Index(['index', 'Label', 'brand', 'name', 'price', 'rank', 'ingredients',
       'Combination', 'Dry', 'Normal', 'Oily', 'Sensitive', 'X', 'Y'],
      dtype='object')

All the steps until the decomposition is done already and I combine all data into one with all possible combination. `brand`,  `name`, `price` and `rank` is the data of each item scraped from [Sephora](https://www.sephora.com). 

In [5]:
# the 30 different combinations of options
df.Label.unique()

array(['Moisturizer_Combination', 'Moisturizer_Dry', 'Moisturizer_Normal',
       'Moisturizer_Oily', 'Moisturizer_Sensitive',
       'Cleanser_Combination', 'Cleanser_Dry', 'Cleanser_Normal',
       'Cleanser_Oily', 'Cleanser_Sensitive', 'Treatment_Combination',
       'Treatment_Dry', 'Treatment_Normal', 'Treatment_Oily',
       'Treatment_Sensitive', 'Face Mask_Combination', 'Face Mask_Dry',
       'Face Mask_Normal', 'Face Mask_Oily', 'Face Mask_Sensitive',
       'Eye cream_Combination', 'Eye cream_Dry', 'Eye cream_Normal',
       'Eye cream_Oily', 'Eye cream_Sensitive', 'Sun protect_Combination',
       'Sun protect_Dry', 'Sun protect_Normal', 'Sun protect_Oily',
       'Sun protect_Sensitive'], dtype=object)

In [6]:
# cosmetic filtering options 
option_1 = ['Moisturizer', 'Cleanser', 'Treatment', 'Face Mask', 'Eye cream', 'Sun protect']
option_2 = ['Combination', 'Dry', 'Normal', 'Oily', 'Sensitive']

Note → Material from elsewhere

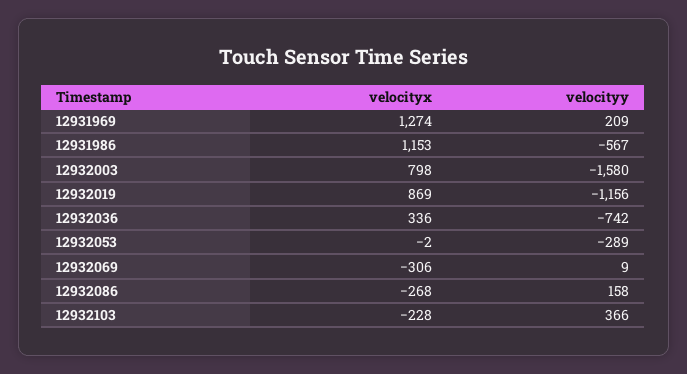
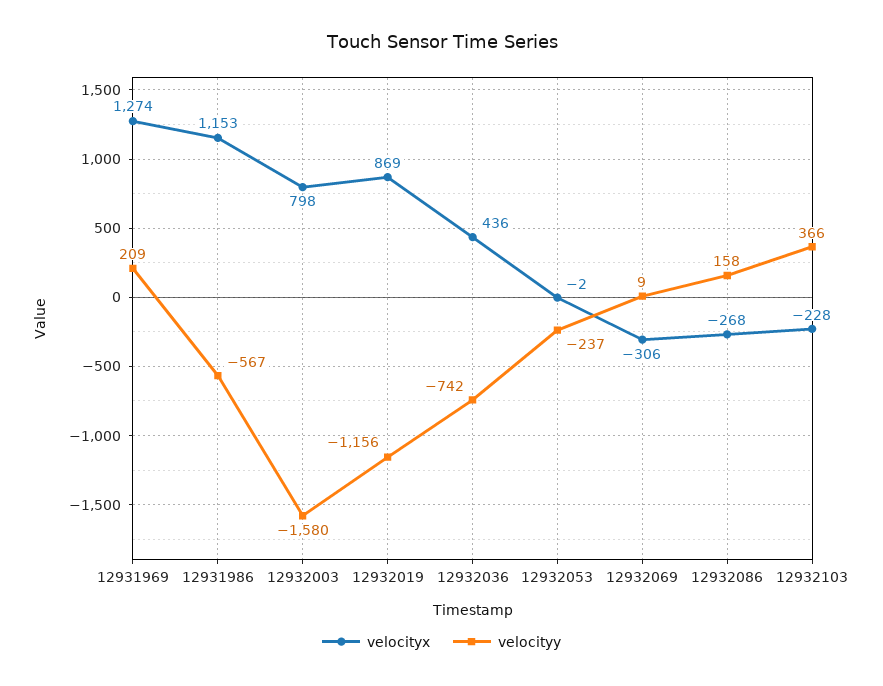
velocityx, 12932036: 336 -> 436
velocityy, 12932053: -289 -> -237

There are 6 different categories of items and 5 skin tpye options. So `Label` column has all possible 30 combinations as above. To make a selecting option and filtering application on them, I calculated the similarities separately. Users can choice each one from option_1 and option_2 and get the filtered plot accordingly.

## 2. Mapping with Bokeh

In [7]:
output_notebook()

To work with Bokeh server on jupyter notebook, made a connection first.

In [8]:
# make a source and scatter bokeh plot  
source = ColumnDataSource(df)
plot = figure(x_axis_label = 'T-SNE 1', y_axis_label = 'T-SNE 2', 
              width = 500, height = 400)
plot.circle(x = 'X', y = 'Y', source = source, 
            size = 10, color = '#FF7373', alpha = .8)

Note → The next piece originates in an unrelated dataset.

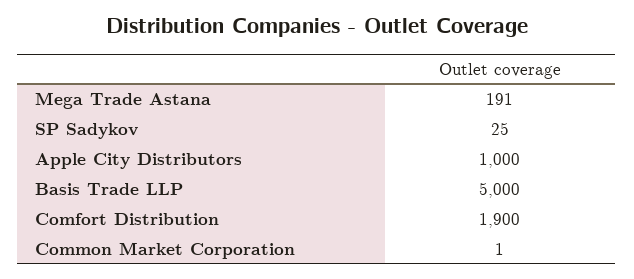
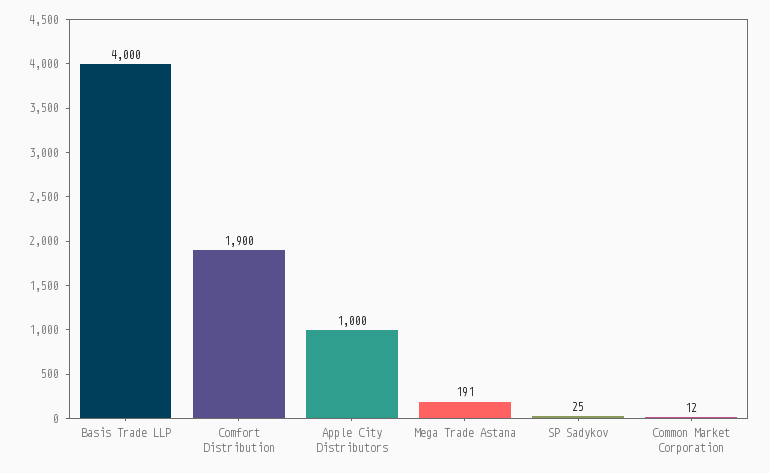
Basis Trade LLP: 5000 -> 4000
Common Market Corporation: 1 -> 12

plot.background_fill_color = "beige"
plot.background_fill_alpha = 0.2

# add hover tool
hover = HoverTool(tooltips = [
        ('Item', '@name'),
        ('brand', '@brand'),
        ('Price', '$ @price'),
        ('Rank', '@rank')])
plot.add_tools(hover)

In [9]:
# define the callback
def update(op1 = option_1[0], op2 = option_2[0]):
    a_b = op1 + '_' + op2
    new_data = {
        'X' : df[df['Label'] == a_b]['X'],
        'Y' : df[df['Label'] == a_b]['Y'],
        'name' : df[df['Label'] == a_b]['name'],
        'brand' : df[df['Label'] == a_b]['brand'],
        'price' : df[df['Label'] == a_b]['price'],
        'rank' : df[df['Label'] == a_b]['rank'],
    }
    source.data = new_data
    push_notebook()    

In [10]:
# interact the plot with callback 
output_notebook()

interact(update, op1 = option_1, op2 = option_2)
show(plot, notebook_handle = True)

interactive(children=(Dropdown(description='op1', options=('Moisturizer', 'Cleanser', 'Treatment', 'Face Mask'…

# 3. Cosine similarity

Now each item is plotted on the plane we can simply calculate the cosine similarities between each point. I took [Peat Miracle Revital Cream](https://www.sephora.com/product/peat-miracle-revital-cream-P412440) from Belif as an example. 

In [11]:
df_2 = df[df.Label == 'Moisturizer_Dry'].reset_index().drop('index', axis = 1)
df_2['dist'] = 0.0

myItem = df_2[df_2.name.str.contains('Peat Miracle Revital')]
myItem

Unnamed: 0,level_0,Label,brand,name,price,rank,ingredients,Combination,Dry,Normal,Oily,Sensitive,X,Y,dist
87,286,Moisturizer_Dry,BELIF,Peat Miracle Revital Cream,58,4.7,"Water, Dipropylene Glycol, Glycerin, Caprylic/...",1,1,1,0,0,-0.076813,-0.521115,0.0


In [12]:
# getting the array for myItem
P1 = np.array([myItem.SVD1.values, myItem.SVD2.values]).reshape(1, -1)
P1

AttributeError: 'DataFrame' object has no attribute 'SVD1'

In [13]:
# cosine similarities with other items
for i in range(len(df_2)):
    P2 = np.array([df_2['X'][i], df_2['Y'][i]]).reshape(-1, 1)
    df_2.dist[i] = (P1 * P2).sum() / (np.sqrt(np.sum(P1))*np.sqrt(np.sum(P2)))

NameError: name 'P1' is not defined

If we sort the result in ascending order, we can see the top 5 closest cosmetic items like below.

In [14]:
df_2 = df_2.sort_values('dist')
df_2[['name', 'brand', 'dist']].head(5)

Unnamed: 0,name,brand,dist
0,Crème de la Mer,LA MER,0.0
121,Camera Ready CC Cream Broad Spectrum SPF 30 Da...,SMASHBOX,0.0
122,CC Cream Daily Correct Broad Spectrum SPF 35+ ...,SUPERGOOP!,0.0
123,GinZing™ SPF 40 Energy-Boosting Tinted Moistur...,ORIGINS,0.0
124,Premier Cru Cream,CAUDALIE,0.0


These are the top 5 cosmetics that have similar properties with myItem. With this list, we can produce a recommendation for new products. If we sort them in descending way, then the list could be used as *'the worst choice for you'*.